Dividing bridges

Kristjan Wager has a good post on the Deep Rifts. He’d rather have the rifts than no rifts at the price of entrenched sexism.

So, to sum it up, there are deep rifts in the movement, and I think it is fine. Not only that, I feel more comfortable being in a smaller community within the movement, which doesn’t include people whose opinions and behavior I find repugnant. I can still appreciate the good work done by those people (like I did with e.g. Hitchens) without wanting to be part of the same community.

Fewer but better Russians. (I kid, I kid.)

Massimo Pigliucci also has a good post, although he does do the “both sides” thing, which given what a big chunk of the other side is like, really isn’t as reasonable as it might sound to a novice.

Oh wait, no he doesn’t, or at least he clarifies in a comment that that’s not what he meant. I’ll leave the above paragraph because there are people who think that is what he meant, so this will perhaps help.

Here’s his clarification:

there may be a misunderstanding here about what my call for moderation concerns. Of course there is no moderate position to be held about sexism (or racism, for that matter): it’s bad, period.
But there is moderation to be called for in how we talk and act about it. The example in question here, discussed by Russell Blackford in the post I linked to above, is AA’s overly reaching “no-hugs” policy, which – it can be argued – doesn’t really address the actual issue and potentially undermines a sense of community by attempting to over-regulate normal human interactions.

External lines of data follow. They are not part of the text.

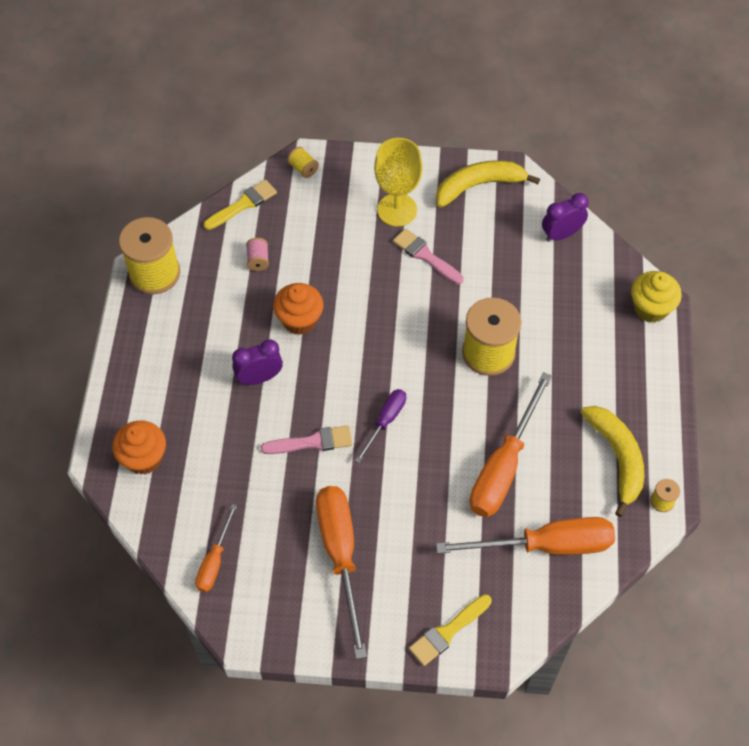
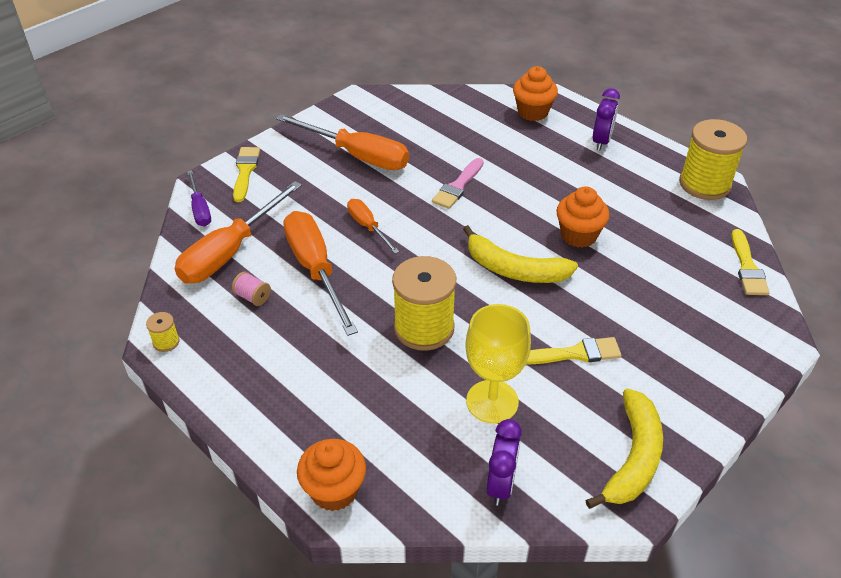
camera: 130 degrees right, 15 degrees down
orange screwdriver [195,504,237,592] -> orange screwdriver moved to [347,199,399,254]
purple clock [232,339,283,385] -> purple clock moved to [593,88,620,150]
pink spool [246,238,269,271] -> pink spool moved to [232,271,271,306]
yellow spool [287,147,319,178] -> none
purple screwdriver [355,389,406,463] -> purple screwdriver moved to [187,170,211,227]
yellow goblet [374,138,423,227] -> yellow goblet moved to [465,304,531,423]
pink brush [393,228,463,284] -> yellow brush [526,337,621,364]
yellow banana [581,406,644,517] -> yellow banana moved to [463,225,578,283]
yellow cupcake [631,271,682,323] -> orange cupcake [297,439,366,511]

Sure. Specifics can be discussed, calmly and reasonably. (I’ve been staying out of those discussions, because honestly I don’t know enough about the subject to have a useful opinion. I was invited to participate in the conference call with American Atheists to discuss their policy, but I wasn’t available at the right time – which is just as well.) Specifics can be discussed, calmly and reasonably – which includes not calling people Talibanesque or Femistasi.